How to Add Buttons and Text to Your JavaFX Project

By Barry Burd

As a beginning java programmer, you will want to add things to your JavaFX project. When you create a high-powered GUI program, you start by creating a window with buttons and other widgets. Then you add methods to respond to keystrokes, button clicks, and other such things.

Here, you use an XML file to describe a button and a text field:

1Open your JavaFX project.

Look in Eclipse’s Package Explorer for the new project.

2Expand the new project's branch in Eclipse's Package Explorer.

Look for the application branch, which is inside the src branch.

3Right-click (or on a Mac, control-click) the application branch. In the context menu that appears, choose File→New→Other.

The Select A Wizard dialog box appears.

4In the Select A Wizard dialog box's tree, expand the JavaFX branch. In the JavaFX branch, double-click the New FXML Document item.

An FXML File dialog box appears.

The Create a New FXML file dialog box.

5In the dialog box's Name field, type a name for your new file and then click Finish.

Name the file Root.

You type the name Root, but e(fx)clipse creates a file whose full name is Root.fxml.

This new Root.fxml file describes the layout of the buttons, text fields, and other things in your new JavaFX application.

An open file in Eclipse's Package Explorer.

6Right-click (or on a Mac, control-click) the new Root.fxml branch in Eclipse's Package Explorer. In the context menu that appears, select Open with SceneBuilder.

The Scene Builder application window appears.

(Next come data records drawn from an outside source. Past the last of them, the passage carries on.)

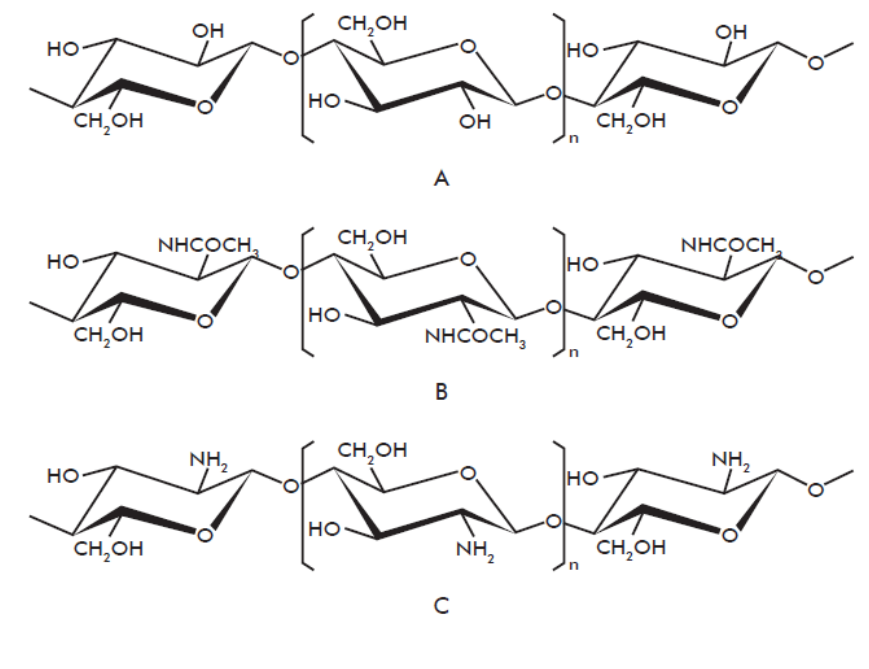
Figure 1. The structural representation of the repeating polymer chains of ( A ) cellulose, ( B ) fully acetylated chitin and ( C ) fully deacetylated chitosan, evidencing their structural similarity. In addition to being deacetylated, chitosan applied in agriculture is also commonly shorter chained. Taken from Ramírez et al.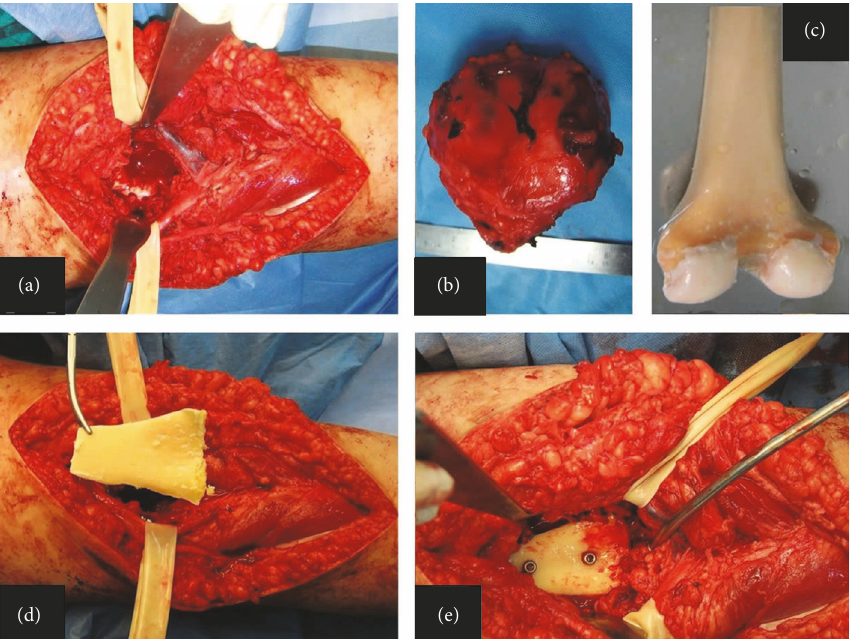
Figure 3: Intraoperative image of the popliteal fossa after tumor resection and identification of the tibia nerve and the popliteal artery (a). Hemicortical resection (b). The resected specimen (c). Distal femoral allograft (d). The part of the posterior femoral allograft matching the dimension of the posterior distal femoral defect after tumor excision (e). Two cortical screws were used to fix the allograft to the distal femur.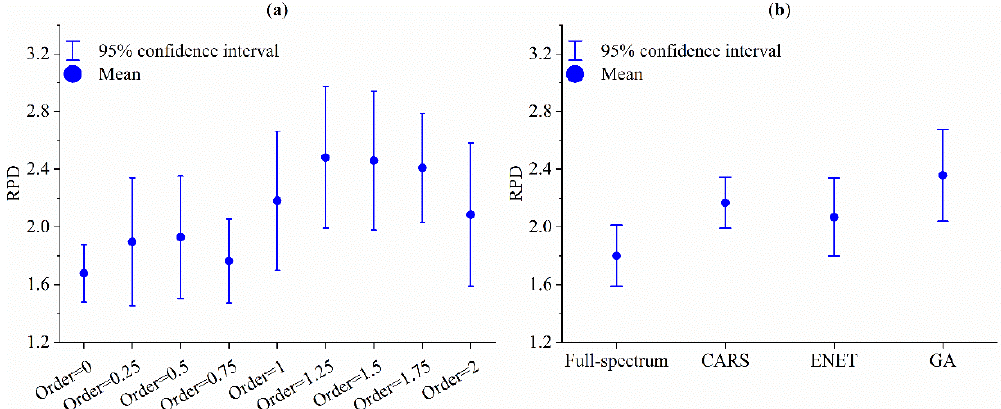
Figure 12. The mean and 95% confidence interval of ratio of the performance to deviation (RPD) values of SOM prediction: ( a ) FOD; ( b ) spectral variable selection techniques.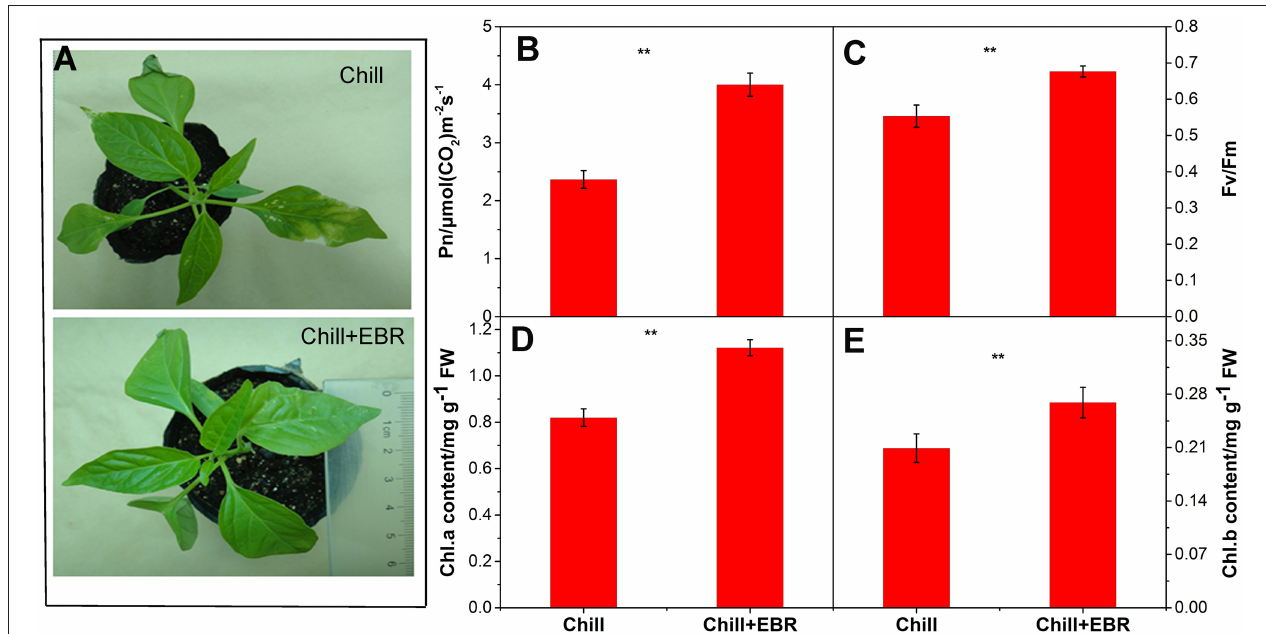
FIGURE 5 | Phenotypic changes (A), net photosynthetic rate (Pn) (B), Fv/Fm (C), chlorophyll a and chlorophyll b (D,E) in chill-stressed pepper seedlings with or without exogenous application of EBR. Asterisks above the histograms indicated significant differences between Chill and Chill + EBT by Student’s t- test (** P < 0.01; * P <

The Scene Builder window contains several areas:

The middle of the Scene Builder window contains the Content panel, where you see a preview your new app. (Currently, there’s nothing in your app to see, so the Content panel is a big empty space.)

The upper-left portion of the window contains a Library panel, which houses a Containers section, a Controls section, and several other sections.

In the GUI world, things like buttons, text fields, labels, and check boxes are called controls. The Library panel’s Controls section forms a palette. To create a GUI window, you drag controls from the palette and drop them onto the Content panel.

The lower-left portion of the window contains a Document panel, which contains a Hierarchy section and a Controller section. The Hierarchy section contains an AnchorPane item.

The Hierarchy section contains a tree showing which elements of your window are inside which other elements. The Controller section helps you link the window that you design with the application’s Java code.

The rightmost portion of the window contains an Inspector panel, which contains a Properties section, a Layout section, and a Code section.

In the Properties section, you describe the features of the elements in your window. In the Code section, you name the Java methods associated with elements in your window.

Your mileage may vary! These instructions work on a preview release of Scene Builder 2.0. If you have a different version of Scene Builder, your steps might be a bit different.

7Select the AnchorPane item in the Hierarchy section.

A marker appears in the middle of the Scene Builder’s Content panel.

The Anchor pane on the Eclipse's Package Explorer

8Drag the marker in the Content panel to enlarge the AnchorPane.

The AnchorPane will enlarge.

9Find the TextField entry in the Controls section of the Library panel

Then drag a TextField control into the AnchorPage in the Content panel.

Adding a button to a JavaFX project.

10Find the Button entry in the Controls section of the Library panel.

Drag a Button control into the AnchorPage in the Content panel.

11In the main menu, select File→Save.

Doing so saves your new FXML file.

Previewing the code in an FXML file.

12Close the Scene Builder application.

When you return to the Eclipse workbench, you can see the new code in your Root.fxml file.

Double-click the Root.fxml branch in the Package Explorer to see the file’s code. If you don’t see the words TextField and Button in the code, click your mouse inside the editor window. (Clicking your mouse updates the editor to reflect changes made by Scene Builder.) If the code in the editor doesn’t seem to be indented properly, click your mouse on a blank area in the editor and press Ctrl-Shift-F.

Any time you want to format the code in Eclipse’s editor (making the code easier to read and easier to understand) press Ctrl-Shift-F.

13Edit the project's file.

Comment out the BorderPane root statement and add a Parent root statement, as shown in boldface type in Listing 20-3.

The edits in Listing 20-3 connect the application to your newly designed Root.fxml layout.

Previewing a button on a website.

14Run the project.

When you do, you see a run of your project using the Root.fxml file.